Mike Novack wrote:The SAME neural net could instead have been taught to play chess or do anything else. The neural net program itself is knowledge neutral.
This is incorrect. The topology and other characteristics of the network is chosen for a particular problem. The dimensions of these networks were built specifically for the 19x19 dimensions of a go board and for the tri-state nature of the points. Furthermore, there must be *some* explicit knowledge built into the system as a whole - it is expected and OK that the network will suggest sub-optimal moves, but it cannot suggest illegal moves (e.g. it must know the ko rule).
In theory, you could wire in chess games in a really hacky way, but the network probably would work very poorly or not at all. It would be the electronic equivalent of traumatic brain injury.
Look, someday, if and when neural nets become greatly used, we will have HARDWARE to implement the cells, and so neural nets where the nodes are all doing their thing in parallel (instead of the process being simulated by a linear process). Could be orders of magnitude faster.
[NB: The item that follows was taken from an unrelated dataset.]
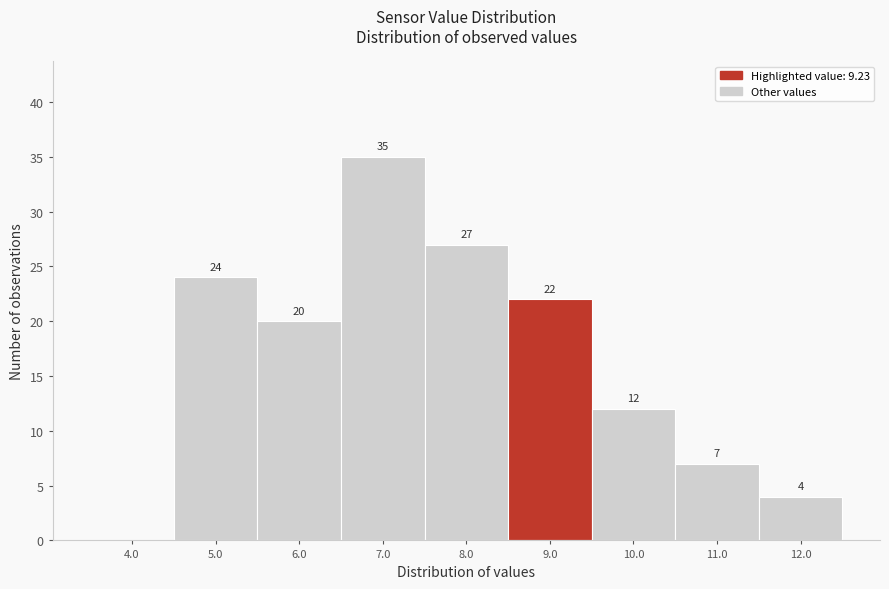

Reading right to left, what are all the values shown in this chart?

12.0=4	11.0=7	10.0=12	9.0=22	8.0=27	7.0=35	6.0=20	5.0=24	4.0=0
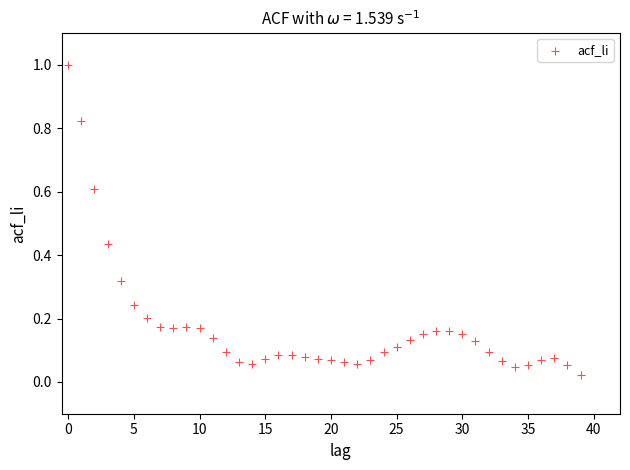

What is the range of Y values (max minus min)?

1.0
Such highly-parallel hardware exists and is already in most PCs - GPUs. And neural networks are already in broad use. They're the reason that speech recognition on your phone works quite well these days but was quite terrible 5 years ago.
Wikipedia wrote:Large-scale automatic speech recognition is the first and most convincing successful case of deep learning in the recent history, embraced by both industry and academia across the board. Between 2010 and 2014, the two major conferences on signal processing and speech recognition, IEEE-ICASSP and Interspeech, have seen a large increase in the numbers of accepted papers in their respective annual conference papers on the topic of deep learning for speech recognition. More importantly, all major commercial speech recognition systems (e.g., Microsoft Cortana, Xbox, Skype Translator, Google Now, Apple Siri, Baidu and iFlyTek voice search, and a range of Nuance speech products, etc.) are based on deep learning methods.